Il a souligné toutefois ne "pas pouvoir imaginer" qu'une demande pour des raisons humanitaires soit prise en compte dans le cas d'Edward Snowden, les Etats-Unis étant un pays démocratique.

L'ancien consultant de l'agence nationale de sécurité NSA, à l'origine des révélations fracassantes sur un programme américain secret de surveillance des communications mondiales, a permis la publication de nouvelles informations sur l'espionnage des communications de l'Union européenne, provoquant la colère des Européens et menaçant d'un blocage des négociations commerciales entre l'UE et les Etats-Unis.

L'Italie, malgré les fautes de procédure, examine aussi la demande

L'Italie examine une demande d'asile politique de l'ex-consultant américain Edward Snowden, mais la procédure normale prévoit que le demandeur dépose sa requête en personne dans une ambassade ou en Italie, ont annoncé des sources du ministère des Affaires étrangères mardi.

"Nous avons reçu et nous examinons une demande d'asile de ce type. La demande comporte des anomalies parce qu'elle est arrivée par fax et la procédure prévoit que les demandeurs fassent leur requête personnellement", a expliqué à l'AFP une source du ministère ayant requis l'anonymat.

Les demandes doivent être déposées "soit dans une ambassade italienne, soit sur le territoire italien".

L'Italie est l'un des 21 pays auxquels M. Snowden, recherché par Washington pour espionnage et réfugié dans un aéroport de Moscou, a demandé l'asile politique.
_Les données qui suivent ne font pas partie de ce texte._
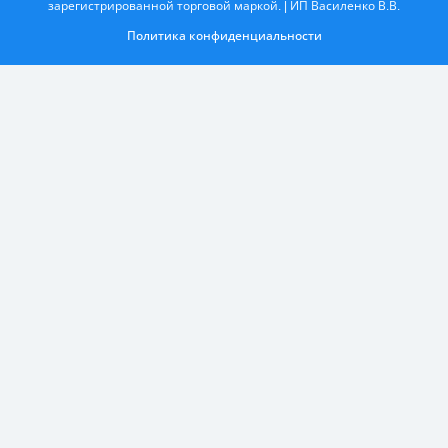
зарегистрированной торговой маркой. | ИП Василенко В.В.
Политика конфиденциальности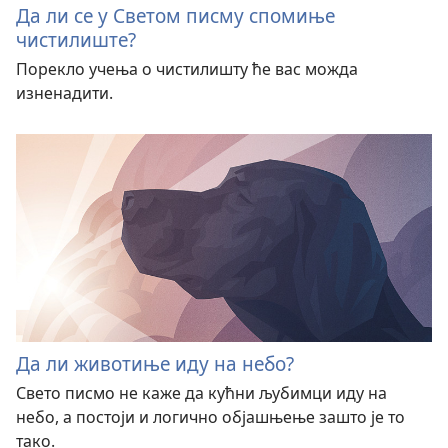
Да ли се у Светом писму спомиње
чистилиште?
Порекло учења о чистилишту ће вас можда
изненадити.
Да ли животиње иду на небо?
Свето писмо не каже да кућни љубимци иду на
небо, а постоји и логично објашњење зашто је то
тако.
Des demandes d'asile au nom de M. Snowden ont été envoyées à l'Allemagne, l'Autriche, la Bolivie, le Brésil, la Chine, Cuba, l'Equateur, l'Espagne, la Finlande, la France, l'Inde, l'Irlande, l'Islande, l'Italie, le Nicaragua, la Norvège, les Pays-Bas, la Pologne, la Russie, la Suisse et le Venezuela.
L'Autriche, la Finlande, l'Islande, la Norvège et l'Espagne ont déjà rejeté la demande comme non valable, car elle aurait dû être déposée sur leur territoire.
Edward Snowden a renoncé à demander l'asile à la Russie après que le président Vladimir Poutine eut posé des conditions à son séjour permanent dans ce pays.

L'ingénieur en informatique de 30 ans est bloqué dans la zone de transit de l'aéroport Cheremetievo de Moscou depuis son arrivée le 23 juin en provenance de Hong Kong.

L'ancien consultant de l'agence nationale de sécurité NSA, à l'origine de révélations fracassantes sur un programme américain secret de surveillance des communications mondiales, a permis la publication de nouvelles informations sur l'espionnage des communications de l'Union européenne, provoquant la colère des Européens et risquant de bloquer les négociations commerciales entre l'UE et les Etats-Unis.